| Task goal |
From first line to last, give the material again unchanged.

| Extracted information |

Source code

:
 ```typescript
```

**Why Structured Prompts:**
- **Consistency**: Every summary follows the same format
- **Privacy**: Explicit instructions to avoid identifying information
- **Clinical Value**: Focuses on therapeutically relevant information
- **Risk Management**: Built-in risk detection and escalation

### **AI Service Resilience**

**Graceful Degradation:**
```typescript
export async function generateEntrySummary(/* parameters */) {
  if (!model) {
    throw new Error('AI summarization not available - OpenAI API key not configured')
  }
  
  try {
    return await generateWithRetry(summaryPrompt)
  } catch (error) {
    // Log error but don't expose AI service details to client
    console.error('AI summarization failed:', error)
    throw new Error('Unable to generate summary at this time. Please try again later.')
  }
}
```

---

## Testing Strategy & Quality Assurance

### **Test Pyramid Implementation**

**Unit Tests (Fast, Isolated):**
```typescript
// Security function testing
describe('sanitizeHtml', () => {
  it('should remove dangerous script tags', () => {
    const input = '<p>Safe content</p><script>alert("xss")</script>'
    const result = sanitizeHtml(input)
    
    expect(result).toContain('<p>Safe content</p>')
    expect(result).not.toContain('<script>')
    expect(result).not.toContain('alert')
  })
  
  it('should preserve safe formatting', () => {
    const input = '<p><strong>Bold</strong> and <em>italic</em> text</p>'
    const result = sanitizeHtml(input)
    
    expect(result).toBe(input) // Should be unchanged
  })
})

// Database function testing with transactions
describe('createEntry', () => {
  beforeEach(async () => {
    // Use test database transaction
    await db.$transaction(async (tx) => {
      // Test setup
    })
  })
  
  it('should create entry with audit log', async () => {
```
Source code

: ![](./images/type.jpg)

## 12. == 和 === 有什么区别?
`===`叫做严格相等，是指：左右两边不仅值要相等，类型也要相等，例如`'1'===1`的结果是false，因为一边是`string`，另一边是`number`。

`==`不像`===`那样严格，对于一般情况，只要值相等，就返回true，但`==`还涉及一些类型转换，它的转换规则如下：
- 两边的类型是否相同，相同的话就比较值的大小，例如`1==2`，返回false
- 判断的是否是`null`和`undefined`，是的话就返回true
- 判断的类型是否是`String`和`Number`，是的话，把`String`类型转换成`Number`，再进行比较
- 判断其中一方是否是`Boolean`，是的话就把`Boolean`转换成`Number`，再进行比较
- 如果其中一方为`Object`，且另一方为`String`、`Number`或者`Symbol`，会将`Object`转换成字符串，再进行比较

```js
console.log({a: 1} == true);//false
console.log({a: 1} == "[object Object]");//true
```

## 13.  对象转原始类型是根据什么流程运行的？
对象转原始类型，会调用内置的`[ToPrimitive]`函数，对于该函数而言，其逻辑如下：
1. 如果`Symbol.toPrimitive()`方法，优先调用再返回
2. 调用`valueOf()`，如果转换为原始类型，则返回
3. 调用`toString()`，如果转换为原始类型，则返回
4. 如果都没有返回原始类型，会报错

| Finished exercise |
Source code

:
 ```typescript
```

**Why Structured Prompts:**
- **Consistency**: Every summary follows the same format
- **Privacy**: Explicit instructions to avoid identifying information
- **Clinical Value**: Focuses on therapeutically relevant information
- **Risk Management**: Built-in risk detection and escalation

### **AI Service Resilience**

**Graceful Degradation:**
```typescript
export async function generateEntrySummary(/* parameters */) {
  if (!model) {
    throw new Error('AI summarization not available - OpenAI API key not configured')
  }
  
  try {
    return await generateWithRetry(summaryPrompt)
  } catch (error) {
    // Log error but don't expose AI service details to client
    console.error('AI summarization failed:', error)
    throw new Error('Unable to generate summary at this time. Please try again later.')
  }
}
```

---

## Testing Strategy & Quality Assurance

### **Test Pyramid Implementation**

**Unit Tests (Fast, Isolated):**
```typescript
// Security function testing
describe('sanitizeHtml', () => {
  it('should remove dangerous script tags', () => {
    const input = '<p>Safe content</p><script>alert("xss")</script>'
    const result = sanitizeHtml(input)
    
    expect(result).toContain('<p>Safe content</p>')
    expect(result).not.toContain('<script>')
    expect(result).not.toContain('alert')
  })
  
  it('should preserve safe formatting', () => {
    const input = '<p><strong>Bold</strong> and <em>italic</em> text</p>'
    const result = sanitizeHtml(input)
    
    expect(result).toBe(input) // Should be unchanged
  })
})

// Database function testing with transactions
describe('createEntry', () => {
  beforeEach(async () => {
    // Use test database transaction
    await db.$transaction(async (tx) => {
      // Test setup
    })
  })
  
  it('should create entry with audit log', async () => {
```
Source code

: ![](./images/type.jpg)

## 12. == 和 === 有什么区别?
`===`叫做严格相等，是指：左右两边不仅值要相等，类型也要相等，例如`'1'===1`的结果是false，因为一边是`string`，另一边是`number`。

`==`不像`===`那样严格，对于一般情况，只要值相等，就返回true，但`==`还涉及一些类型转换，它的转换规则如下：
- 两边的类型是否相同，相同的话就比较值的大小，例如`1==2`，返回false
- 判断的是否是`null`和`undefined`，是的话就返回true
- 判断的类型是否是`String`和`Number`，是的话，把`String`类型转换成`Number`，再进行比较
- 判断其中一方是否是`Boolean`，是的话就把`Boolean`转换成`Number`，再进行比较
- 如果其中一方为`Object`，且另一方为`String`、`Number`或者`Symbol`，会将`Object`转换成字符串，再进行比较

```js
console.log({a: 1} == true);//false
console.log({a: 1} == "[object Object]");//true
```

## 13.  对象转原始类型是根据什么流程运行的？
对象转原始类型，会调用内置的`[ToPrimitive]`函数，对于该函数而言，其逻辑如下：
1. 如果`Symbol.toPrimitive()`方法，优先调用再返回
2. 调用`valueOf()`，如果转换为原始类型，则返回
3. 调用`toString()`，如果转换为原始类型，则返回
4. 如果都没有返回原始类型，会报错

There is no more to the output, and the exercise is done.